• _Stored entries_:
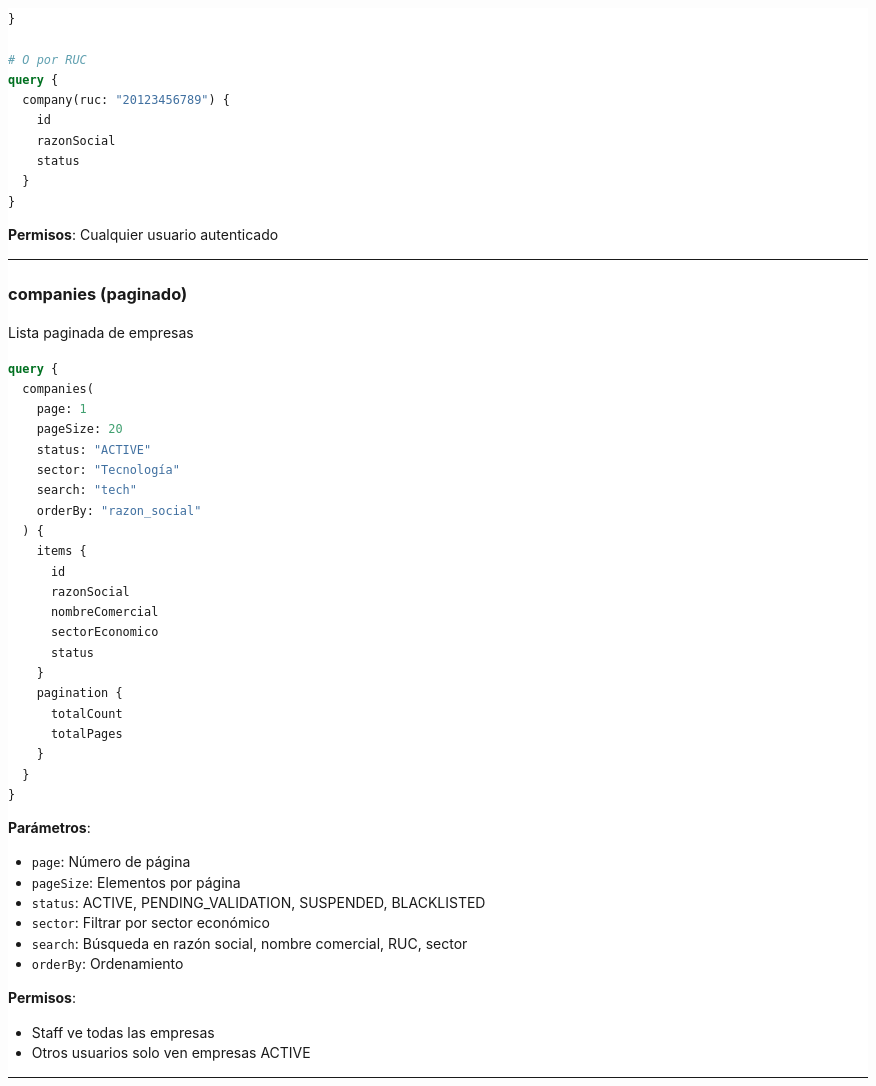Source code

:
```graphql
}

# O por RUC
query {
  company(ruc: "20123456789") {
    id
    razonSocial
    status
  }
}
```

**Permisos**: Cualquier usuario autenticado

---

### companies (paginado)
Lista paginada de empresas

```graphql
query {
  companies(
    page: 1
    pageSize: 20
    status: "ACTIVE"
    sector: "Tecnología"
    search: "tech"
    orderBy: "razon_social"
  ) {
    items {
      id
      razonSocial
      nombreComercial
      sectorEconomico
      status
    }
    pagination {
      totalCount
      totalPages
    }
  }
}
```

**Parámetros**:
- `page`: Número de página
- `pageSize`: Elementos por página
- `status`: ACTIVE, PENDING_VALIDATION, SUSPENDED, BLACKLISTED
- `sector`: Filtrar por sector económico
- `search`: Búsqueda en razón social, nombre comercial, RUC, sector
- `orderBy`: Ordenamiento

**Permisos**: 
- Staff ve todas las empresas
- Otros usuarios solo ven empresas ACTIVE

---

• _Work task_:
Nothing but an exact repeat of the records, pictures excluded, belongs in the answer.

• _Exercise result_:
Source code

:
```graphql
}

# O por RUC
query {
  company(ruc: "20123456789") {
    id
    razonSocial
    status
  }
}
```

**Permisos**: Cualquier usuario autenticado

---

### companies (paginado)
Lista paginada de empresas

```graphql
query {
  companies(
    page: 1
    pageSize: 20
    status: "ACTIVE"
    sector: "Tecnología"
    search: "tech"
    orderBy: "razon_social"
  ) {
    items {
      id
      razonSocial
      nombreComercial
      sectorEconomico
      status
    }
    pagination {
      totalCount
      totalPages
    }
  }
}
```

**Parámetros**:
- `page`: Número de página
- `pageSize`: Elementos por página
- `status`: ACTIVE, PENDING_VALIDATION, SUSPENDED, BLACKLISTED
- `sector`: Filtrar por sector económico
- `search`: Búsqueda en razón social, nombre comercial, RUC, sector
- `orderBy`: Ordenamiento

**Permisos**: 
- Staff ve todas las empresas
- Otros usuarios solo ven empresas ACTIVE

---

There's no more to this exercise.